• TASK INSTRUCTIONS
Format the lines of these entries as a Markdown table with the columns Number and Content, giving each line its own numbered row and omitting blank lines. Leave the pictures out of the answer.

• RECORDS FOR THIS TASK
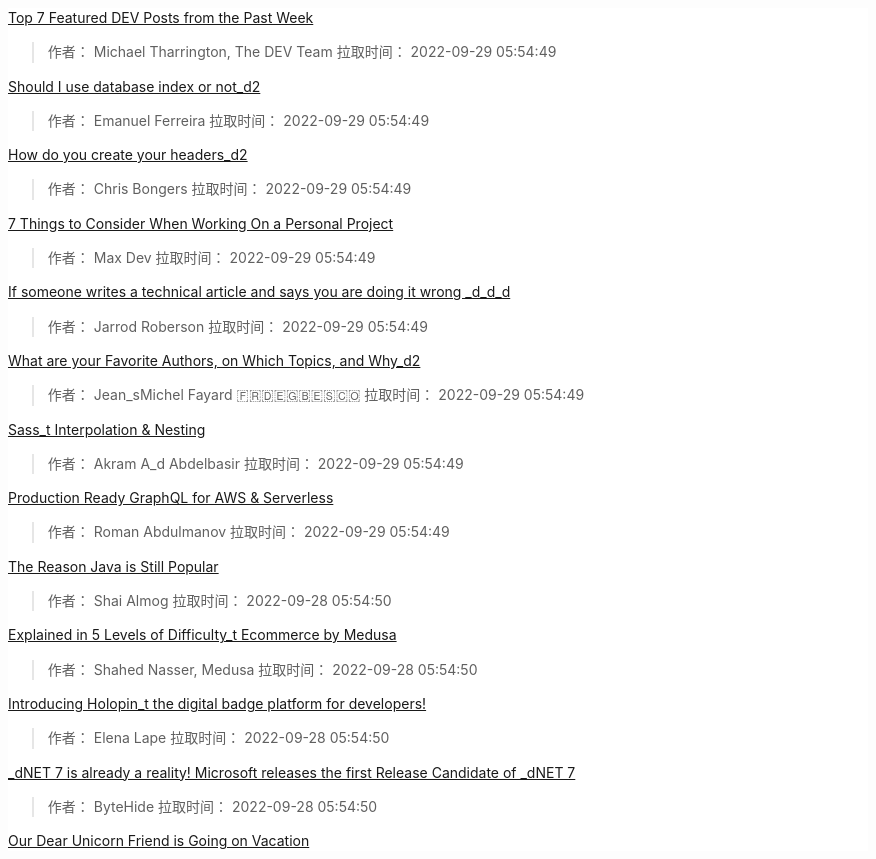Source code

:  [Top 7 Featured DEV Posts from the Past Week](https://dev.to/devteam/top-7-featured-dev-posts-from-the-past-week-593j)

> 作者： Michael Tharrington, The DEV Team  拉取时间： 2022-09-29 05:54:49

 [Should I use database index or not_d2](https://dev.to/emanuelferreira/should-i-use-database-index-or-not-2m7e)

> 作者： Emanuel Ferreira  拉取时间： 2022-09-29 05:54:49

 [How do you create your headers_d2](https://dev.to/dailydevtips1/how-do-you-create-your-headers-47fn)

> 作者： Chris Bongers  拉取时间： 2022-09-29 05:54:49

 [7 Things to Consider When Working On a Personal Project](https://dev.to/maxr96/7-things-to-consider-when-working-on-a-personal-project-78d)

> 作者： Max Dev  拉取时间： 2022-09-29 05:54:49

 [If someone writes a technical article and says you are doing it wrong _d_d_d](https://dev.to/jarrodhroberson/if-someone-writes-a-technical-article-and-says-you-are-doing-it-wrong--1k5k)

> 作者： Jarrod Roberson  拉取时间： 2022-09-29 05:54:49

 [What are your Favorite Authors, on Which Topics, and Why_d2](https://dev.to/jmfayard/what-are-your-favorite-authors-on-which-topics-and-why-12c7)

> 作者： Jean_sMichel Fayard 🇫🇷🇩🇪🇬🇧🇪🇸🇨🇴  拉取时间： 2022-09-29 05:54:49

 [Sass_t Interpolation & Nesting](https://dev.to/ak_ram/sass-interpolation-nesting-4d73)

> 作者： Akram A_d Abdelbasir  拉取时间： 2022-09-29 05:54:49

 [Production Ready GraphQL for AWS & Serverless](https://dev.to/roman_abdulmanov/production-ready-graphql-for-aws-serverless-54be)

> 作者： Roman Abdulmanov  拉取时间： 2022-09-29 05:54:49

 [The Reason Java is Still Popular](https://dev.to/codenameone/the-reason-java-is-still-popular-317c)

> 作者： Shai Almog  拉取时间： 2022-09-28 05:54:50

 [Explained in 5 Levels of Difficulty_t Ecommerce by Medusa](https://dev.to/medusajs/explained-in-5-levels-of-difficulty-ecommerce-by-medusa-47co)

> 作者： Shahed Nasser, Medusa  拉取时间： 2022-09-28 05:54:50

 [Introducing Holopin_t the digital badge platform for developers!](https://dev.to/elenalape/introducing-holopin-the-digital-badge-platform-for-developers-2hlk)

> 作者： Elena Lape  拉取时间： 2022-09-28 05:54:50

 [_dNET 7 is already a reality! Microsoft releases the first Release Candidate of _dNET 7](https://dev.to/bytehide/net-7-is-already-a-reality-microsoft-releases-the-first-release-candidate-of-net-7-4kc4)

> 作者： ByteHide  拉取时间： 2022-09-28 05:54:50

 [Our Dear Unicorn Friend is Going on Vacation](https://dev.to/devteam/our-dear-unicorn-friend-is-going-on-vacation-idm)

• SOLUTION TO THIS TASK
| Number | Content |
|---|---|
| 1 | Source code |
| 2 | :  [Top 7 Featured DEV Posts from the Past Week](https://dev.to/devteam/top-7-featured-dev-posts-from-the-past-week-593j) |
| 3 | > 作者： Michael Tharrington, The DEV Team  拉取时间： 2022-09-29 05:54:49 |
| 4 |  [Should I use database index or not_d2](https://dev.to/emanuelferreira/should-i-use-database-index-or-not-2m7e) |
| 5 | > 作者： Emanuel Ferreira  拉取时间： 2022-09-29 05:54:49 |
| 6 |  [How do you create your headers_d2](https://dev.to/dailydevtips1/how-do-you-create-your-headers-47fn) |
| 7 | > 作者： Chris Bongers  拉取时间： 2022-09-29 05:54:49 |
| 8 |  [7 Things to Consider When Working On a Personal Project](https://dev.to/maxr96/7-things-to-consider-when-working-on-a-personal-project-78d) |
| 9 | > 作者： Max Dev  拉取时间： 2022-09-29 05:54:49 |
| 10 |  [If someone writes a technical article and says you are doing it wrong _d_d_d](https://dev.to/jarrodhroberson/if-someone-writes-a-technical-article-and-says-you-are-doing-it-wrong--1k5k) |
| 11 | > 作者： Jarrod Roberson  拉取时间： 2022-09-29 05:54:49 |
| 12 |  [What are your Favorite Authors, on Which Topics, and Why_d2](https://dev.to/jmfayard/what-are-your-favorite-authors-on-which-topics-and-why-12c7) |
| 13 | > 作者： Jean_sMichel Fayard 🇫🇷🇩🇪🇬🇧🇪🇸🇨🇴  拉取时间： 2022-09-29 05:54:49 |
| 14 |  [Sass_t Interpolation & Nesting](https://dev.to/ak_ram/sass-interpolation-nesting-4d73) |
| 15 | > 作者： Akram A_d Abdelbasir  拉取时间： 2022-09-29 05:54:49 |
| 16 |  [Production Ready GraphQL for AWS & Serverless](https://dev.to/roman_abdulmanov/production-ready-graphql-for-aws-serverless-54be) |
| 17 | > 作者： Roman Abdulmanov  拉取时间： 2022-09-29 05:54:49 |
| 18 |  [The Reason Java is Still Popular](https://dev.to/codenameone/the-reason-java-is-still-popular-317c) |
| 19 | > 作者： Shai Almog  拉取时间： 2022-09-28 05:54:50 |
| 20 |  [Explained in 5 Levels of Difficulty_t Ecommerce by Medusa](https://dev.to/medusajs/explained-in-5-levels-of-difficulty-ecommerce-by-medusa-47co) |
| 21 | > 作者： Shahed Nasser, Medusa  拉取时间： 2022-09-28 05:54:50 |
| 22 |  [Introducing Holopin_t the digital badge platform for developers!](https://dev.to/elenalape/introducing-holopin-the-digital-badge-platform-for-developers-2hlk) |
| 23 | > 作者： Elena Lape  拉取时间： 2022-09-28 05:54:50 |
| 24 |  [_dNET 7 is already a reality! Microsoft releases the first Release Candidate of _dNET 7](https://dev.to/bytehide/net-7-is-already-a-reality-microsoft-releases-the-first-release-candidate-of-net-7-4kc4) |
| 25 | > 作者： ByteHide  拉取时间： 2022-09-28 05:54:50 |
| 26 |  [Our Dear Unicorn Friend is Going on Vacation](https://dev.to/devteam/our-dear-unicorn-friend-is-going-on-vacation-idm) |